List each line below that contains the string "name", copying every such line in full. Treat uppercase and lowercase letters as distinct.

= Object localization data =
▼

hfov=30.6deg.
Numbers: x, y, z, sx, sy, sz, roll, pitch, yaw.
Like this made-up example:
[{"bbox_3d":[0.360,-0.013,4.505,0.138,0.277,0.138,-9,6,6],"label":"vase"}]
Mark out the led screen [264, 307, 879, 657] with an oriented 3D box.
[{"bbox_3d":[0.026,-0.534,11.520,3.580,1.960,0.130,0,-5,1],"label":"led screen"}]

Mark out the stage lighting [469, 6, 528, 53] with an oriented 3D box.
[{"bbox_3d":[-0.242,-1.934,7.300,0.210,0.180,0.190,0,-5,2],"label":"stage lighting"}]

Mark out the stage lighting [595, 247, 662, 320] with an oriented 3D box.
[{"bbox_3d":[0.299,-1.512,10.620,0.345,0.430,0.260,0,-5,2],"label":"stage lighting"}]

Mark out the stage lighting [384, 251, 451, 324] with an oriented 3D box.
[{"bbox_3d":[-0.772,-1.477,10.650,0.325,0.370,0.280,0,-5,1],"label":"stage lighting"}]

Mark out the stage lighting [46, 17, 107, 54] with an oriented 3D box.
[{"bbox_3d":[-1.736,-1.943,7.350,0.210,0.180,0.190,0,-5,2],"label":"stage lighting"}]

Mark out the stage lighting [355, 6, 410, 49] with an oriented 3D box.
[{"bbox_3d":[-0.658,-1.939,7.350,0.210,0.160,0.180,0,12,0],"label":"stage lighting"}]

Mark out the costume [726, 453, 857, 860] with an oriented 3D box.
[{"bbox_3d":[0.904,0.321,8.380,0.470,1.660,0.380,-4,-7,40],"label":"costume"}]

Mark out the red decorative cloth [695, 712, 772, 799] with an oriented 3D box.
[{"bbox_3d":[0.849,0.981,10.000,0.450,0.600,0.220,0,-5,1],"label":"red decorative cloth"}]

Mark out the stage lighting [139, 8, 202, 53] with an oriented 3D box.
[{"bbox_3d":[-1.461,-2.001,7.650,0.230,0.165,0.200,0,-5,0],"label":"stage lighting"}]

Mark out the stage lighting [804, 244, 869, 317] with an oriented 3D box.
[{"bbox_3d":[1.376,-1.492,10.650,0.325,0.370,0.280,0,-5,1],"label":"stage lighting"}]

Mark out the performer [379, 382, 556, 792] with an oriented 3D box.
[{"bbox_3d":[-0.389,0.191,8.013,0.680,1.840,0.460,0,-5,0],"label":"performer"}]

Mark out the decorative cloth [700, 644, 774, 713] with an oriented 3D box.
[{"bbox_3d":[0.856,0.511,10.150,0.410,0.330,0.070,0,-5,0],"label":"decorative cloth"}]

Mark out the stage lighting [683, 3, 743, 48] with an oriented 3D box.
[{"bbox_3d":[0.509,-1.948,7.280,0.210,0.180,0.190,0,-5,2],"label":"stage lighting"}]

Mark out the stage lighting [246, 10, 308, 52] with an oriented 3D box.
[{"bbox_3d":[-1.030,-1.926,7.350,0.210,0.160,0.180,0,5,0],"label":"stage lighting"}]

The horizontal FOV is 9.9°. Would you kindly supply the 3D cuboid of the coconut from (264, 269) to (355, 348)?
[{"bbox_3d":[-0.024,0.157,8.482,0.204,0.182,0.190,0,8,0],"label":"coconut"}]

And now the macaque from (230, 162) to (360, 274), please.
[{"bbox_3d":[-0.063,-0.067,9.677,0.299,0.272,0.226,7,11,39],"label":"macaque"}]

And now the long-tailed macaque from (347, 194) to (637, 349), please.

▲
▼

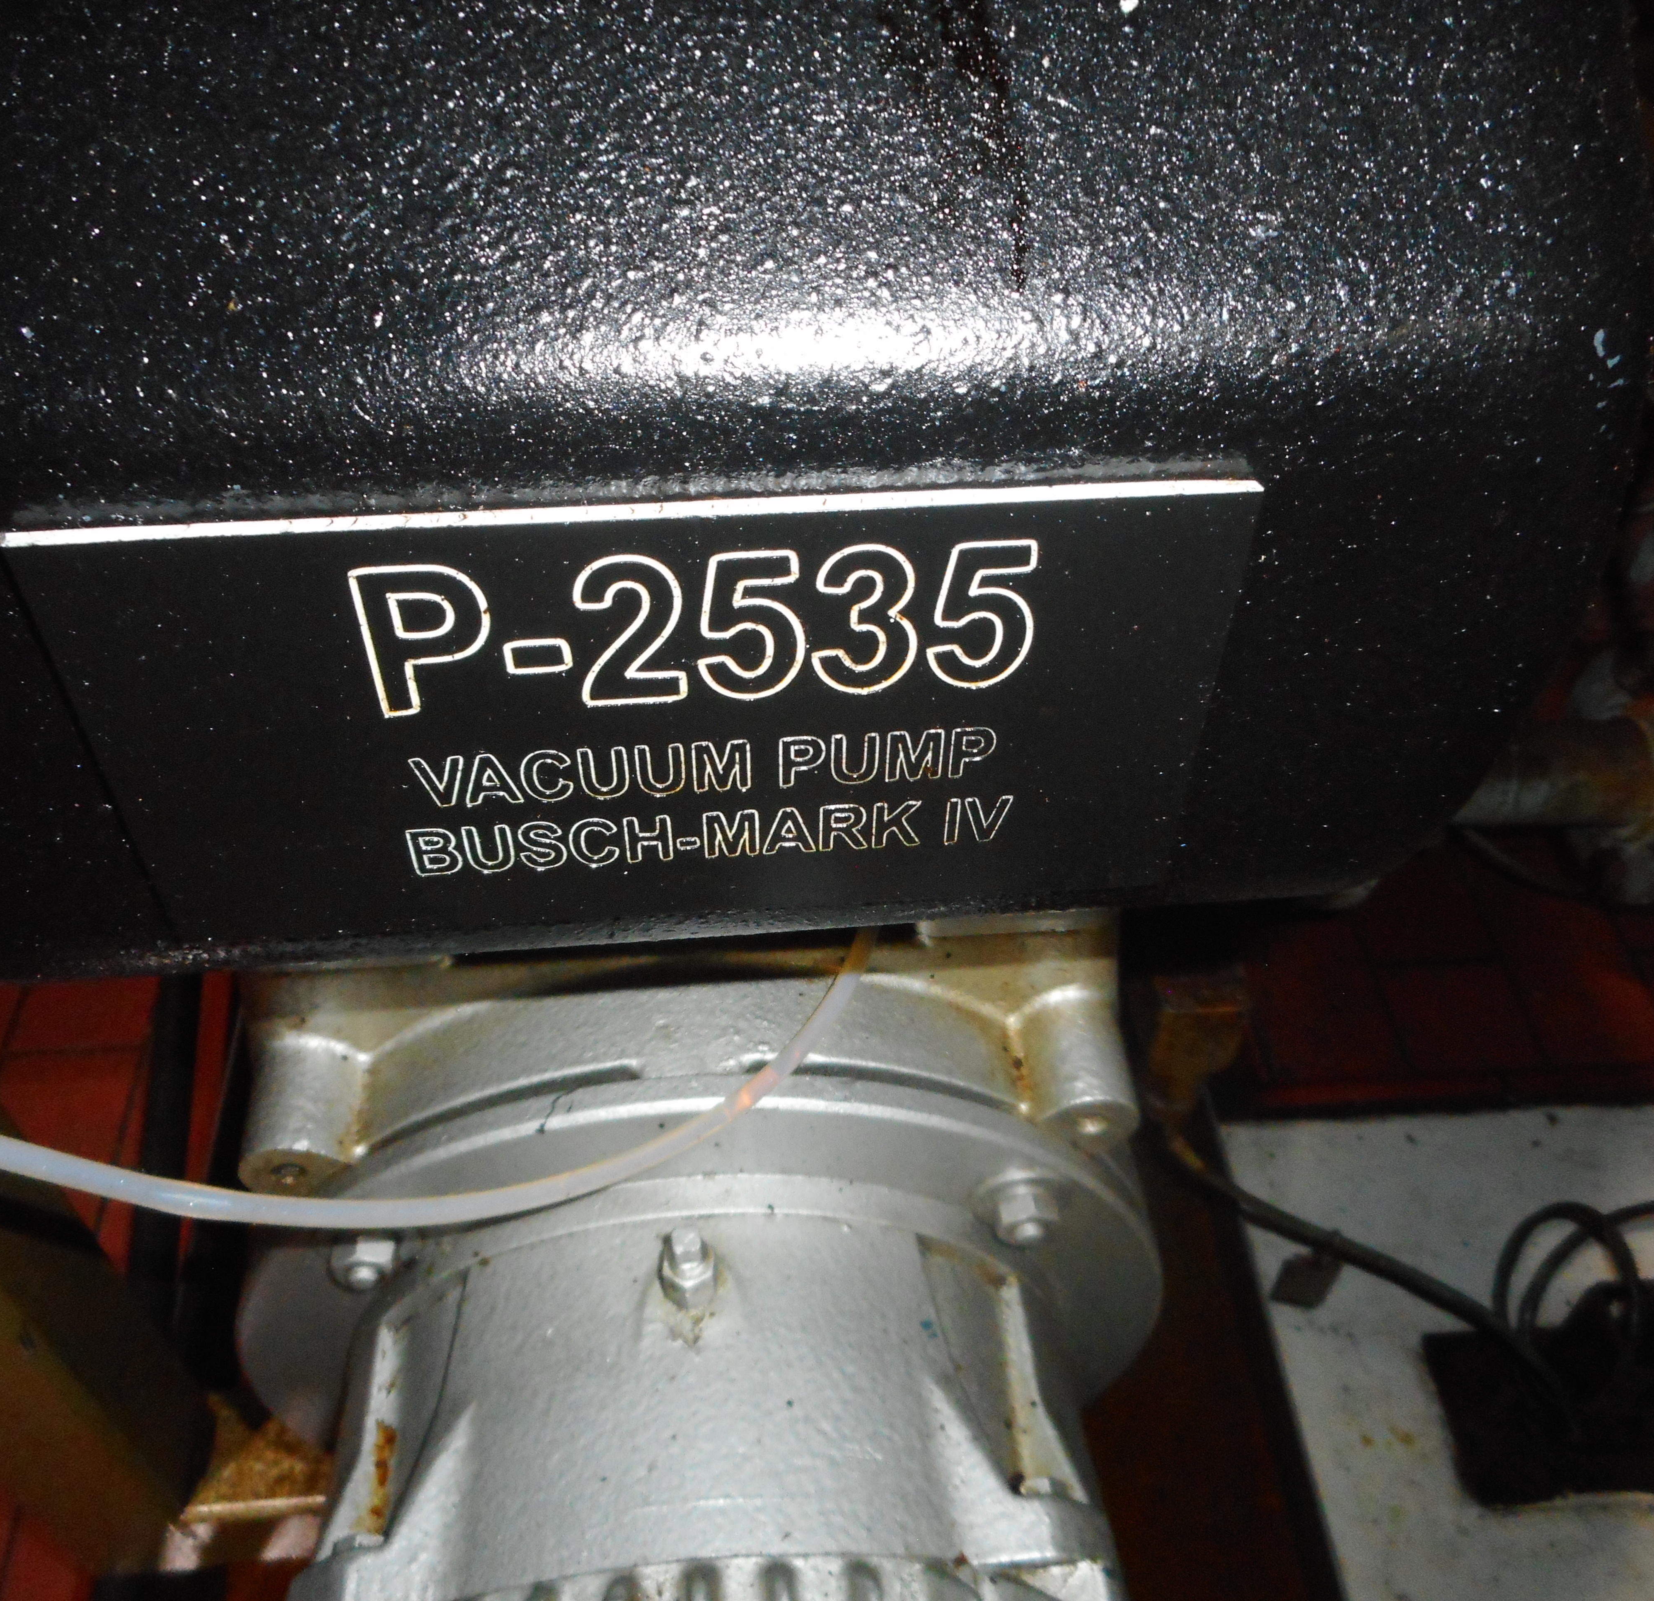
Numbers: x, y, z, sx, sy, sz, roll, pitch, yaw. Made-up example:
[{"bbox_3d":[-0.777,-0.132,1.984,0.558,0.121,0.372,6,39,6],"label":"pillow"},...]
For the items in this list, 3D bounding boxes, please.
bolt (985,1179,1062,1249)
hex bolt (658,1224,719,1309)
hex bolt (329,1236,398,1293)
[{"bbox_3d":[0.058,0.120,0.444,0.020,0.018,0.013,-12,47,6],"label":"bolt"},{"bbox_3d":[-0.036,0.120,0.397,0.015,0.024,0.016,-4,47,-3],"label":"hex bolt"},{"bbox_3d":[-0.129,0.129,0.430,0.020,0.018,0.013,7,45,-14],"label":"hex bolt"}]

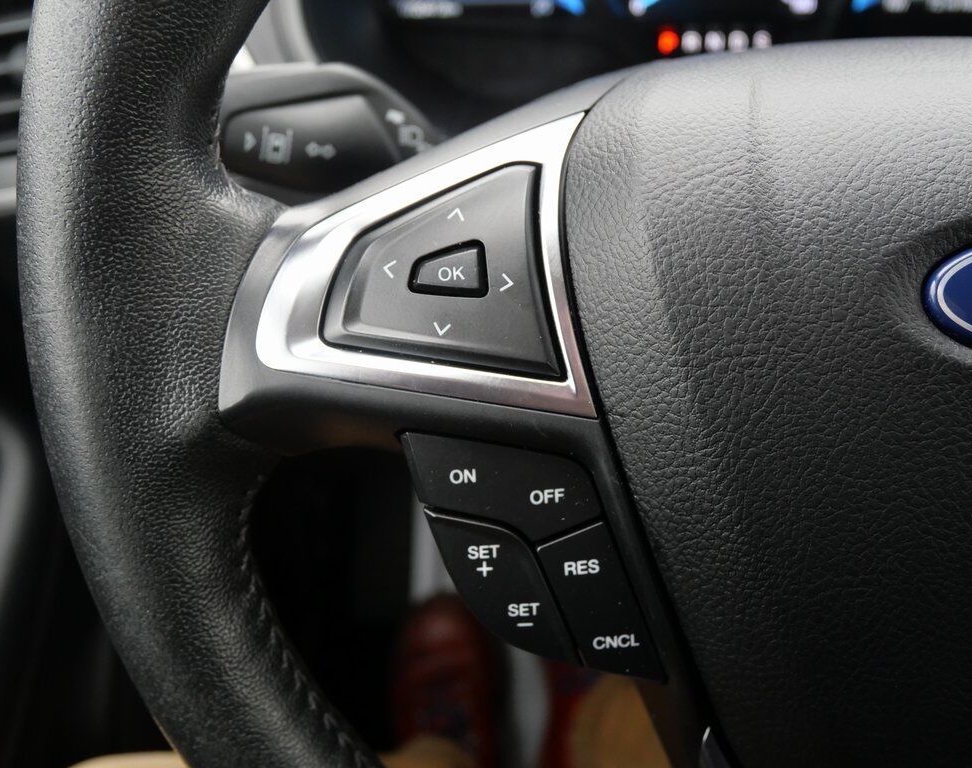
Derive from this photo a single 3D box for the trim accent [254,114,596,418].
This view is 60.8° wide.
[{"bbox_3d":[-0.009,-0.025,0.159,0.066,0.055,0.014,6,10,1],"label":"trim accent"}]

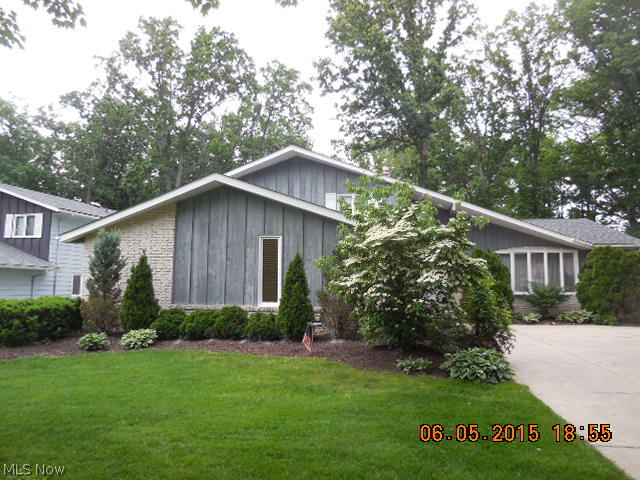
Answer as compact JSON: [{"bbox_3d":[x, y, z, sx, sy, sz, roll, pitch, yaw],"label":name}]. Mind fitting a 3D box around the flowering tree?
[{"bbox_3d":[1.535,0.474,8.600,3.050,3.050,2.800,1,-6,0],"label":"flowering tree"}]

▲
▼

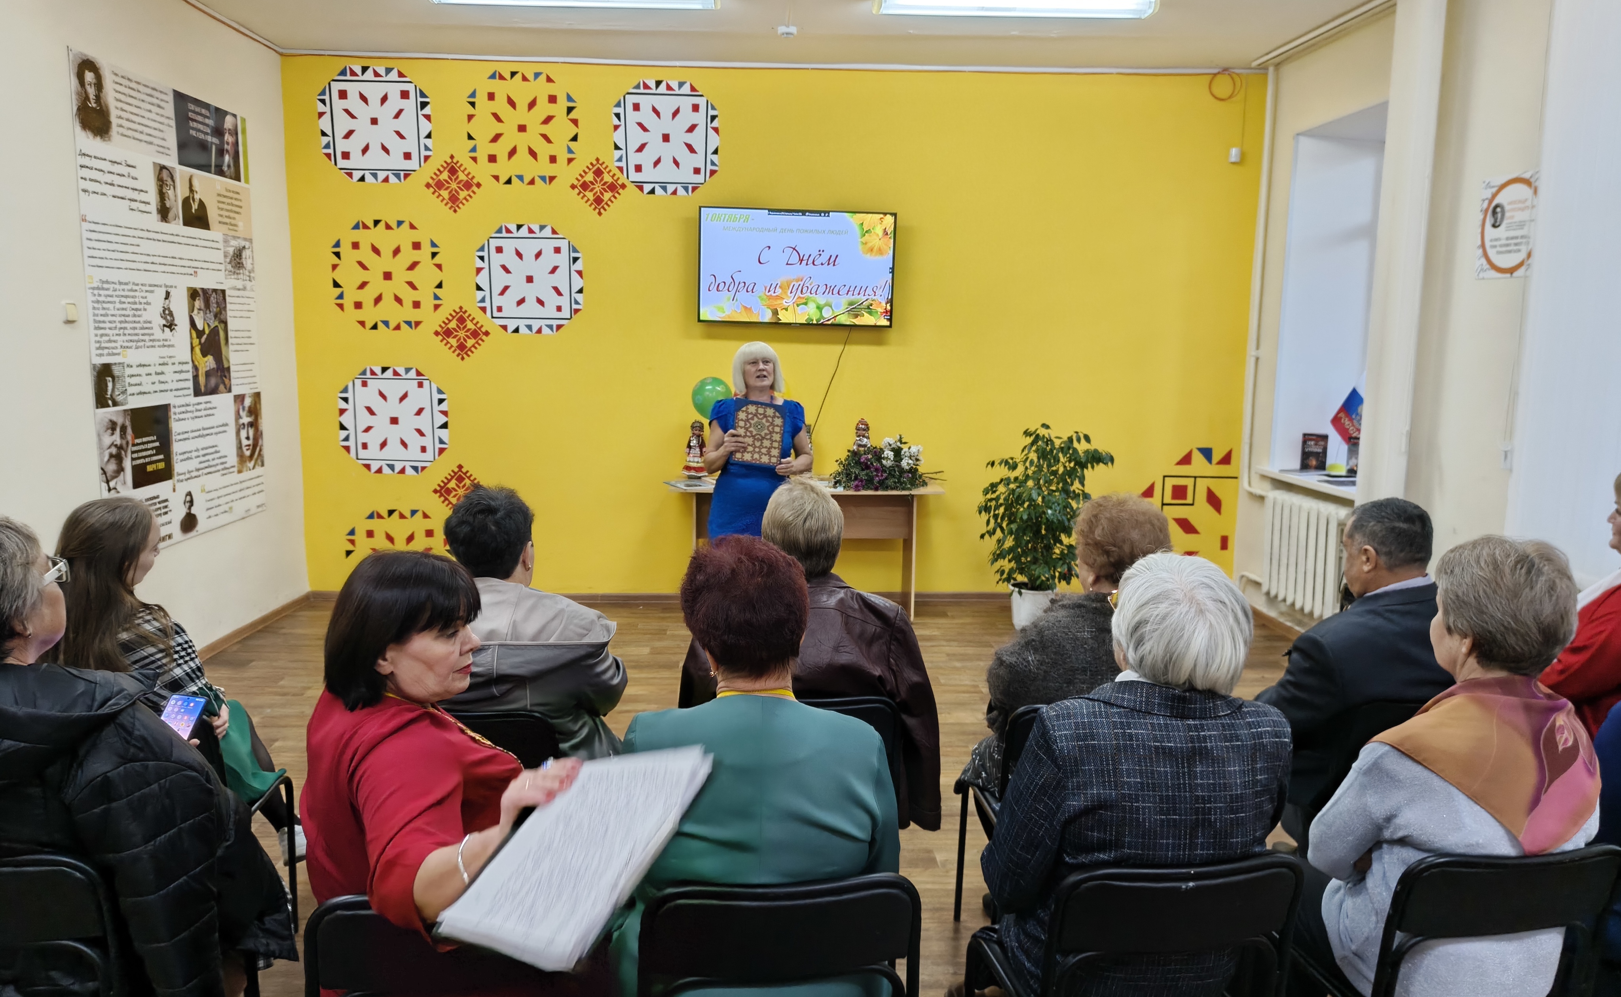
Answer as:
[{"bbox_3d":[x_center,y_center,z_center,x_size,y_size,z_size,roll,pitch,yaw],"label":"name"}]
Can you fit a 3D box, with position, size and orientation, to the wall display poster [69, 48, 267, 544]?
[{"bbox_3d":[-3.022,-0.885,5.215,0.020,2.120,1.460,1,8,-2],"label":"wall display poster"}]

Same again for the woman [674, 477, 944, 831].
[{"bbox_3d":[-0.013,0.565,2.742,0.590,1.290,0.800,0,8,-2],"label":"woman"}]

▲

= SOLUTION TO THIS PROBLEM =
Answer as compact JSON: [{"bbox_3d":[x, y, z, sx, sy, sz, roll, pitch, yaw],"label":name}]. Mind fitting a 3D box around the flowering tree?
[{"bbox_3d":[x_center,y_center,z_center,x_size,y_size,z_size,roll,pitch,yaw],"label":"name"}]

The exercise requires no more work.